With supermarkets occupying an increasing share of the retail market, supplying consumer goods to this channel has become more important.
Ngo Duc Sinh, chairman of Hoa Binh Province’s Kim Boi Agriculture and Forestry Products JSC, told the Public Security News newspaper that there seemed to be no uniformity or reliability in assessing goods and choosing suppliers.
Speaking at a networking event organised by the HCM City’s Department of Industry and Trade, Sinh said that, having his company’s products present in most major supermarkets and convenience stores, he saw that the same product was welcomed by one and rejected by another.
However, Ho Quoc Nguyen, Big C Vietnam’s head of Public Relations, said as quoted by the paper that supermarkets understand the relationship between producers and distributors.
Even if some small suppliers complain about discrimination, he said he believed the distribution system has done the right job, and was willing to listen and solve firms’ difficulties.
Nguyen said that his company gave equal treatment to suppliers of all sizes, asking that they meet two basic conditions of clear product origin and certified quality.
If the products have not been periodically tested or do not meet hygiene and safety standards, supermarkets have no choice but to reject them, he added.
Nguyen Huynh Trang, deputy director of HCM City’s Department of Industry and Trade, said that with so many local enterprises looking to enter the supermarket roster, both suppliers and distributors must define key commodities, price strategies and mutual benefit criteria to ensure stable demand and supply.
Big fish, small fish
Despite the claims, however, it does seem that major supermarkets are a playground for large enterprises, not small and medium ones; and the problem does not simply lie in sampling, packaging or price, but financial power and influence. This was elucidated by Ho Minh Chinh, director of HCM City-based K.A.S Sales Training Centre.
He told the Phap Luat Online (PLO), a news outlet of the HCM City’s Department of Justice, that 80 per cent of goods sold in big supermarkets come from the top 20 per cent of companies that are able to offer high discounts and run prolonged advertisement campaigns.
He gave the example of small businesses having to wait up to one year before their products could go on sale in supermarkets due to strict quality inspections, apart from offering trade discounts of between 15 and 25 per cent.
This makes it difficult for the smaller players unable to match their large peers in producing at lower costs and offering lower prices.
He advised that firms choose distribution channels based on their productivity, financial capacity and customer demographic, instead of looking at supermarkets as a be-all-end-all outlet.

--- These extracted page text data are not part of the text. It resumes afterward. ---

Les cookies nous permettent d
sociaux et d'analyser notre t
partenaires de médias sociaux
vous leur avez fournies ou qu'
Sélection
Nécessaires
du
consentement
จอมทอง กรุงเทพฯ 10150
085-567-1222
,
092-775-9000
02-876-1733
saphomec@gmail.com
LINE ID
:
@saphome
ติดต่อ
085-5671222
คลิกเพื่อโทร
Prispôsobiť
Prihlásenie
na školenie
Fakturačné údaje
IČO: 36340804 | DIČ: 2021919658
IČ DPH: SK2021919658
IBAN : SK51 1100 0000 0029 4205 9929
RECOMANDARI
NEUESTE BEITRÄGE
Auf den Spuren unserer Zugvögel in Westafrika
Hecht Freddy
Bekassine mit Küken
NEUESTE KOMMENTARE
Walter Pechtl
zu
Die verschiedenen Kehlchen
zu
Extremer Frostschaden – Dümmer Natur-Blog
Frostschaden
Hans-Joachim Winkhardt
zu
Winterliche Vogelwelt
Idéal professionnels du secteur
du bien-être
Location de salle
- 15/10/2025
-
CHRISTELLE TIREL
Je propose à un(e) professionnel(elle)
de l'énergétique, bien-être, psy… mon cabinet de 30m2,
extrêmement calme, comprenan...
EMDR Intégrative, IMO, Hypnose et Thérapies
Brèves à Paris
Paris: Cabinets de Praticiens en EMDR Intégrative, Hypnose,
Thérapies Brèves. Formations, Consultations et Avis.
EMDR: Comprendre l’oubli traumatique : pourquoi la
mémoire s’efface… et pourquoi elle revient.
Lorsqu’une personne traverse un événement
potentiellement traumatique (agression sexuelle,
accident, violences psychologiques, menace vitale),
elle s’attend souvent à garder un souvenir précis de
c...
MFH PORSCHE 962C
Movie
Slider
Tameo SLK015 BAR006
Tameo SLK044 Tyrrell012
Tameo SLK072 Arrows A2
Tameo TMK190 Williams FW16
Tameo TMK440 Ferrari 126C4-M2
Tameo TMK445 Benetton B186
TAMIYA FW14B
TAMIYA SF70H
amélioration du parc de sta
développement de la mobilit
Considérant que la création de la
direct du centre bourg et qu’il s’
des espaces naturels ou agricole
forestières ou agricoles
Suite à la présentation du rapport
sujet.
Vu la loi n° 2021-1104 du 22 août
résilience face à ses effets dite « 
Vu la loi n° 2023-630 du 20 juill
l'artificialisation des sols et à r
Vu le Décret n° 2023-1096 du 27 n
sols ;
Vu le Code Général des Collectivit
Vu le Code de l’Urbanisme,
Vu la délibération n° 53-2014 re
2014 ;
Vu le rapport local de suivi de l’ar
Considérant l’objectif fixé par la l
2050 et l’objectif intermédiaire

Nguyen Thi Binh Minh, LOTTE Mart Vietnam’s Fresh Food Sales Director, told the PLO that some supermarkets have to extend their account payables for smaller firms to 60 days, as opposed to the 15-30 days payment window.
She said the delay could be blamed on both producers and distributors’ fault, and suggested businesses have a solid, short-term plan to make themselves known to buyers, so that distributors can avoid having goods on their shelves for longer periods.
She also recommended that firms improve their packaging and labeling, like agricultural products having correct geographical indications, or transparent wrapping showing actual goods inside the package.